• _TASK INSTRUCTIONS_: Where the string "Glandular" occurs in a line of the data below, that line should be copied.

• _Records from a dataset_:
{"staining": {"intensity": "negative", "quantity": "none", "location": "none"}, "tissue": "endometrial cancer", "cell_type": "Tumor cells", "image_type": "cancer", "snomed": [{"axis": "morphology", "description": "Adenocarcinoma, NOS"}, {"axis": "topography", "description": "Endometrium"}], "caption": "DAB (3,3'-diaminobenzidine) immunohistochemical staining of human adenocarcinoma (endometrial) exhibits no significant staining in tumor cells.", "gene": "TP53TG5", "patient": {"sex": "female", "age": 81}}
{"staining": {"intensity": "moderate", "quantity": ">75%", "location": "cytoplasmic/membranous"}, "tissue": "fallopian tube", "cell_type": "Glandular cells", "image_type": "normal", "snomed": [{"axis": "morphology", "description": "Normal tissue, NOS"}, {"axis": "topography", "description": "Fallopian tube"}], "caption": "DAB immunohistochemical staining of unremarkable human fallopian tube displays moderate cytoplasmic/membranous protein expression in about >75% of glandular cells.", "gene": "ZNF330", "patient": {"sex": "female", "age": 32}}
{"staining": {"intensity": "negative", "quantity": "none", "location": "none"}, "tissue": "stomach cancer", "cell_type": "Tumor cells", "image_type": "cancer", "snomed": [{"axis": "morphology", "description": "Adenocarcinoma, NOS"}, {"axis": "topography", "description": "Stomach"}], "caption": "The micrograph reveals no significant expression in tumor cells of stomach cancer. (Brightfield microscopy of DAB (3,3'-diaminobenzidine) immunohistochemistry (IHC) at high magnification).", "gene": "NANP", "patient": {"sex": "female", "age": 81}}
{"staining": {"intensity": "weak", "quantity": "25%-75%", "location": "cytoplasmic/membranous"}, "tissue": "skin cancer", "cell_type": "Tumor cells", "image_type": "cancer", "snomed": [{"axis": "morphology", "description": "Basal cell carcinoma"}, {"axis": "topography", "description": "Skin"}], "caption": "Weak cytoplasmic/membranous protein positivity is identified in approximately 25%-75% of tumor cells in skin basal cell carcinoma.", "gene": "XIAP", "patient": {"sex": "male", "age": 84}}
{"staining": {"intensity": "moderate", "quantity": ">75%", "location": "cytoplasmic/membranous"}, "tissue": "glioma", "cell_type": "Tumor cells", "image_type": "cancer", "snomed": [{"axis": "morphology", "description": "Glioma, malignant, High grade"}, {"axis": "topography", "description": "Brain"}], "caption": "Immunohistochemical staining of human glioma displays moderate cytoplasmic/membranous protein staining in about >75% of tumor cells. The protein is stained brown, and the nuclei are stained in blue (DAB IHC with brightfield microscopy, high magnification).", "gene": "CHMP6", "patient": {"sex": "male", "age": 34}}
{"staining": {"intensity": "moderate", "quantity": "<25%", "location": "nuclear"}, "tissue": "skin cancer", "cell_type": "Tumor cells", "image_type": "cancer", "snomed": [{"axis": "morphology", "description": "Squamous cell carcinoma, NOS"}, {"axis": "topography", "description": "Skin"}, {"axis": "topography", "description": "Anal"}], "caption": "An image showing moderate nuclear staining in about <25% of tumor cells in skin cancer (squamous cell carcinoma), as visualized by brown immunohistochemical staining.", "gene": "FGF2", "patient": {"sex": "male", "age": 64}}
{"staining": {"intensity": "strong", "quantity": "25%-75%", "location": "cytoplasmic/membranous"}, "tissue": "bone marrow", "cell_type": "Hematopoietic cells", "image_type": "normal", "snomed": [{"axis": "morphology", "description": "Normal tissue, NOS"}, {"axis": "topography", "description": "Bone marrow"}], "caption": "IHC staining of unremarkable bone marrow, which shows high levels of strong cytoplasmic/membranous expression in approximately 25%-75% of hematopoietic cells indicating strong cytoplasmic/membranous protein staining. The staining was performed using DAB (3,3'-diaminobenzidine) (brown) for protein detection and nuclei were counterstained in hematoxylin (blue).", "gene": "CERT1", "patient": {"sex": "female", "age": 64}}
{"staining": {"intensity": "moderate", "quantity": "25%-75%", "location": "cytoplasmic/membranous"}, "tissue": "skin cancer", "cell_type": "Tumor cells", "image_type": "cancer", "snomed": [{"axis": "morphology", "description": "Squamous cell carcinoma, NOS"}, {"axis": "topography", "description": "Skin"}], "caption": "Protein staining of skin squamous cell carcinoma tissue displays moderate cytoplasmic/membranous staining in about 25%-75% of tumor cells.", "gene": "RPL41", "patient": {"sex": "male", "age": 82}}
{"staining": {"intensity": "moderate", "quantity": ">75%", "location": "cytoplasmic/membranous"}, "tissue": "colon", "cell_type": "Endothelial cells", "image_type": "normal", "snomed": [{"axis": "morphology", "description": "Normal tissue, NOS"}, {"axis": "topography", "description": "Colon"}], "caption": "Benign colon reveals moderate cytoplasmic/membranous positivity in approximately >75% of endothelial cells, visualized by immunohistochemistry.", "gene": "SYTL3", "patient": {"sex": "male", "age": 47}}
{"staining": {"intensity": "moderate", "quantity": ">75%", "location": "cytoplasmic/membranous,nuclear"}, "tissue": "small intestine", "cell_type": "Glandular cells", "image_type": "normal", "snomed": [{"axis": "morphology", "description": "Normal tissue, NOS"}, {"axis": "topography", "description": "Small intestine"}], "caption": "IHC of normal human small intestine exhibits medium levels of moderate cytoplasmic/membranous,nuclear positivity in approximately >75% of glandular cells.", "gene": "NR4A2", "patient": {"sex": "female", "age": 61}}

• _RESULT FOR THIS TASK_:
{"staining": {"intensity": "moderate", "quantity": ">75%", "location": "cytoplasmic/membranous"}, "tissue": "fallopian tube", "cell_type": "Glandular cells", "image_type": "normal", "snomed": [{"axis": "morphology", "description": "Normal tissue, NOS"}, {"axis": "topography", "description": "Fallopian tube"}], "caption": "DAB immunohistochemical staining of unremarkable human fallopian tube displays moderate cytoplasmic/membranous protein expression in about >75% of glandular cells.", "gene": "ZNF330", "patient": {"sex": "female", "age": 32}}
{"staining": {"intensity": "moderate", "quantity": ">75%", "location": "cytoplasmic/membranous,nuclear"}, "tissue": "small intestine", "cell_type": "Glandular cells", "image_type": "normal", "snomed": [{"axis": "morphology", "description": "Normal tissue, NOS"}, {"axis": "topography", "description": "Small intestine"}], "caption": "IHC of normal human small intestine exhibits medium levels of moderate cytoplasmic/membranous,nuclear positivity in approximately >75% of glandular cells.", "gene": "NR4A2", "patient": {"sex": "female", "age": 61}}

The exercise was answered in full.